### Material for this exercise
····················

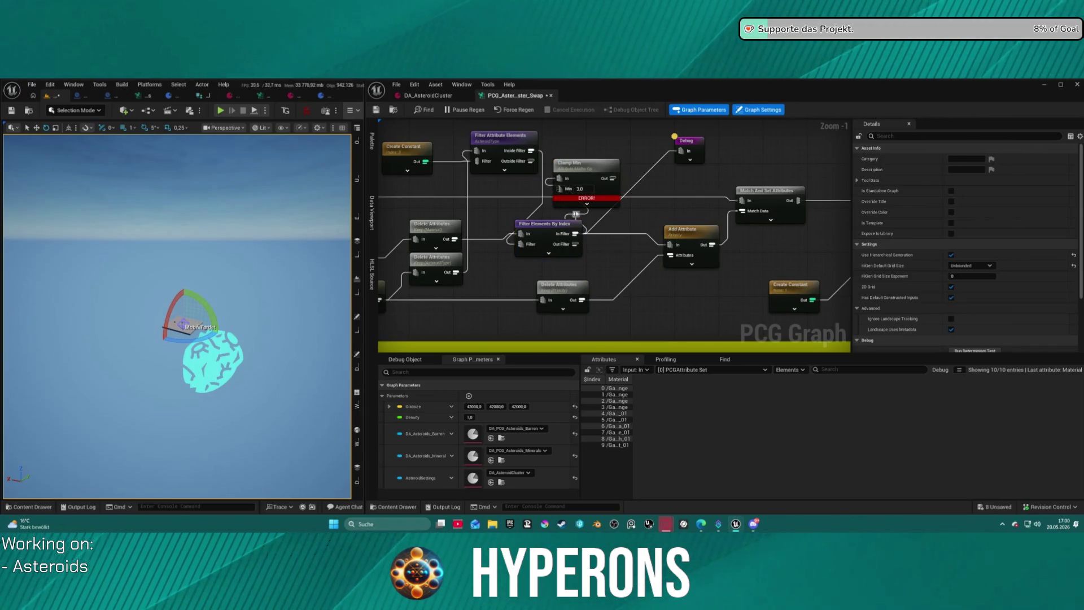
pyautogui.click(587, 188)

····················

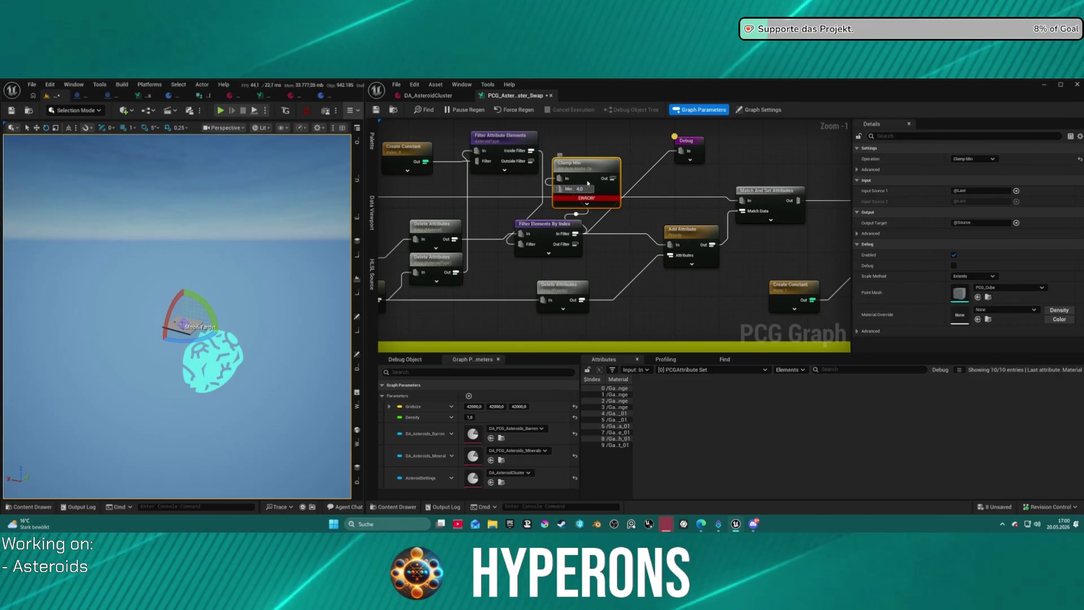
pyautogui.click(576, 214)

····················

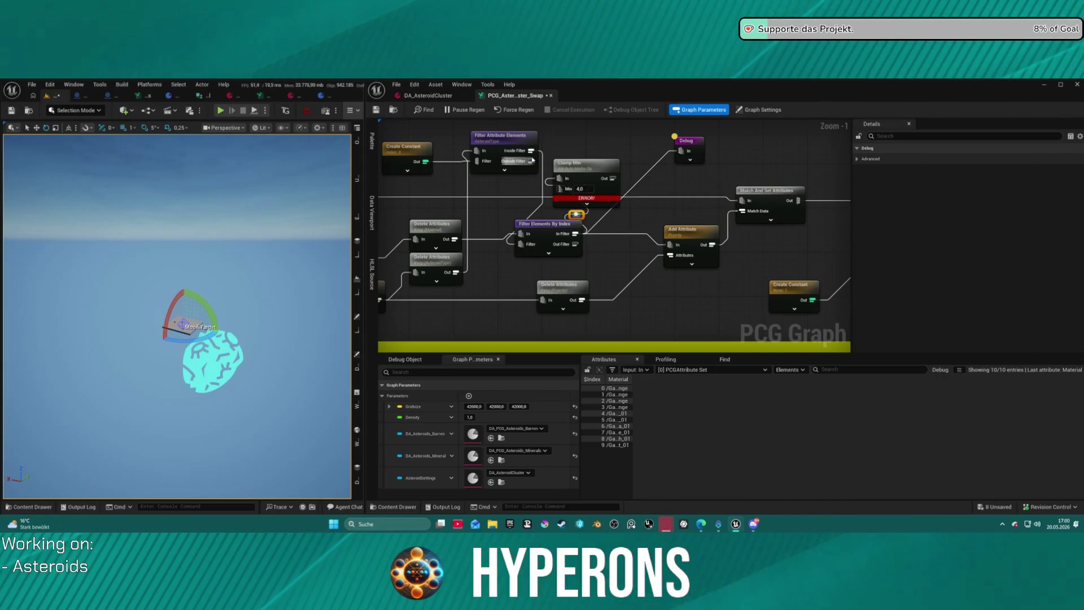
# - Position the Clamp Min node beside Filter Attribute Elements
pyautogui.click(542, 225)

····················

### Exercise directions
Reproduce exactly the lines of the records above from the one with "# - Position" to the one with "pyautogui.click(542, 225)", both included, and leave out everything else.

### Answer area
# - Position the Clamp Min node beside Filter Attribute Elements
pyautogui.click(542, 225)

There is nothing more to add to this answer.